I especially think that the way you finished the ends makes your scarf truly unique!


----------



## mikebkk (Oct 6, 2012)

KroSha said:


> Desr mikebkk,
> 
> I especially think that the way you finished the ends makes your scarf truly unique!


Thanks


----------



## Sockmouth (Sep 26, 2012)

This is beautiful. Love the ends as well as your choice of yarn.


----------



## amudaus (Nov 8, 2011)

Hello Micheal!Yet another beautiful design and work.Love the different ends.First of all i was not to sure of the colour but i can see it works very well. :-D :thumbup:


----------



## Rainebo (Apr 22, 2012)

I so love all the places you find your inspiration! :thumbup:


----------



## laurelarts (Jul 31, 2011)

That is beautiful!

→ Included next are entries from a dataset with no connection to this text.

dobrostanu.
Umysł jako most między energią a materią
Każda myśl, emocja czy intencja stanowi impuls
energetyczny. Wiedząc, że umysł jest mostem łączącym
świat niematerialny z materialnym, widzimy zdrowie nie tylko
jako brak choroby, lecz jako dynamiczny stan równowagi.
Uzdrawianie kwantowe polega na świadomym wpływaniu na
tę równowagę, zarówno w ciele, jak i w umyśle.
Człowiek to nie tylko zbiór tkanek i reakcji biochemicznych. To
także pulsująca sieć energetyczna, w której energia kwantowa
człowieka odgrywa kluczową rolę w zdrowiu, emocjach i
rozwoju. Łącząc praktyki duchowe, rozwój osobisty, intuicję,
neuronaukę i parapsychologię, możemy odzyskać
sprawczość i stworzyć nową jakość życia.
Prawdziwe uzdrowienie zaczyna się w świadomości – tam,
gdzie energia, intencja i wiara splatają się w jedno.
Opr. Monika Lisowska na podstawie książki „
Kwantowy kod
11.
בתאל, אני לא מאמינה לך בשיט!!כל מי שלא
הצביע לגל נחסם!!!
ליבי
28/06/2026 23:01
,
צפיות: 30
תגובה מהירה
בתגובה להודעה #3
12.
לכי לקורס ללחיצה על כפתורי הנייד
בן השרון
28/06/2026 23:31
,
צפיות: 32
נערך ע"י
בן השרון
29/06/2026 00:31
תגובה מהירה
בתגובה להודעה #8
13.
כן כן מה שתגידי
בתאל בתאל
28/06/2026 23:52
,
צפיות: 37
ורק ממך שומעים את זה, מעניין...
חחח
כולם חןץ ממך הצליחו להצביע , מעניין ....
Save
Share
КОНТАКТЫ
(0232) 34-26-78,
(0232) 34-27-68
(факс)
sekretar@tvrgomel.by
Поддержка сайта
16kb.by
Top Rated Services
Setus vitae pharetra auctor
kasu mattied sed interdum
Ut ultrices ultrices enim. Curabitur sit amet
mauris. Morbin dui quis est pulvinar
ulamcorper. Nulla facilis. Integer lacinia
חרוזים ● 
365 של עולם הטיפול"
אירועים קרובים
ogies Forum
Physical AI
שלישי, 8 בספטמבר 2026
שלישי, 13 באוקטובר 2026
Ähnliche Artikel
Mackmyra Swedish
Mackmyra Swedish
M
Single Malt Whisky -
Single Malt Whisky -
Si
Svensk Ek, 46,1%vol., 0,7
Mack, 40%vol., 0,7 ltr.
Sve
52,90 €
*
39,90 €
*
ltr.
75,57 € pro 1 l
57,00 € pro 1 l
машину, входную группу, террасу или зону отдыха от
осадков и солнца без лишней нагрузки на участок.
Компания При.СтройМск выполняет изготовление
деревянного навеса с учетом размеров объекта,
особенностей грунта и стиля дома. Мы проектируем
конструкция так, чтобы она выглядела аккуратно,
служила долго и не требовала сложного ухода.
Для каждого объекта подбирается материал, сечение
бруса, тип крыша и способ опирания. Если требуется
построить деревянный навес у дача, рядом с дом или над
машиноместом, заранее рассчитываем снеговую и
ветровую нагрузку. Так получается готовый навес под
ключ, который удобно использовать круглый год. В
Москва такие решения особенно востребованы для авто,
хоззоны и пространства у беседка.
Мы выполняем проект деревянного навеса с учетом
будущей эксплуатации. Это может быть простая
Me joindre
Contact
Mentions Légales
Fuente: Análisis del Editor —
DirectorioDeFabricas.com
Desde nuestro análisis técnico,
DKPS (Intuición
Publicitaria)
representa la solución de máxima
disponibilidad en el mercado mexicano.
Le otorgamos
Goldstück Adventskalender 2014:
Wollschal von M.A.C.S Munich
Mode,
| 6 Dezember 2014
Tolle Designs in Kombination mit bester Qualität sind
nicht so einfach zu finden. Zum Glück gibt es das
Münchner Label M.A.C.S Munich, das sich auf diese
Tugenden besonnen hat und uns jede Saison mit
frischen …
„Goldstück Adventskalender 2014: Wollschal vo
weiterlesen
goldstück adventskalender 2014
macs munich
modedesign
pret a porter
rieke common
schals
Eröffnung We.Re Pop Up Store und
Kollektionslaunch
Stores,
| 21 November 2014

Love the colors.


----------



## Hazel Blumberg - McKee (Sep 9, 2011)

Lovely!

Hazel


----------



## tat'sgran (Dec 13, 2011)

Lovely design xo WS


----------



## Knittingkitty (Sep 25, 2011)

So pretty!


----------



## belleflower (Apr 23, 2013)

Lovely stitch patternxx


----------



## standsalonewolf (Dec 1, 2011)

:thumbup:


----------



## oge designs (Aug 14, 2012)

Lovely stitch, great pattern


----------



## mikebkk (Oct 6, 2012)

Thanks everyone!


----------



## edithann (Feb 12, 2011)

Lovely design and knit...
:thumbup:


----------



## kiwiannie (Jul 30, 2011)

Very pretty thankyou.


----------



## SouthernGirl (Dec 28, 2011)

So lovely


----------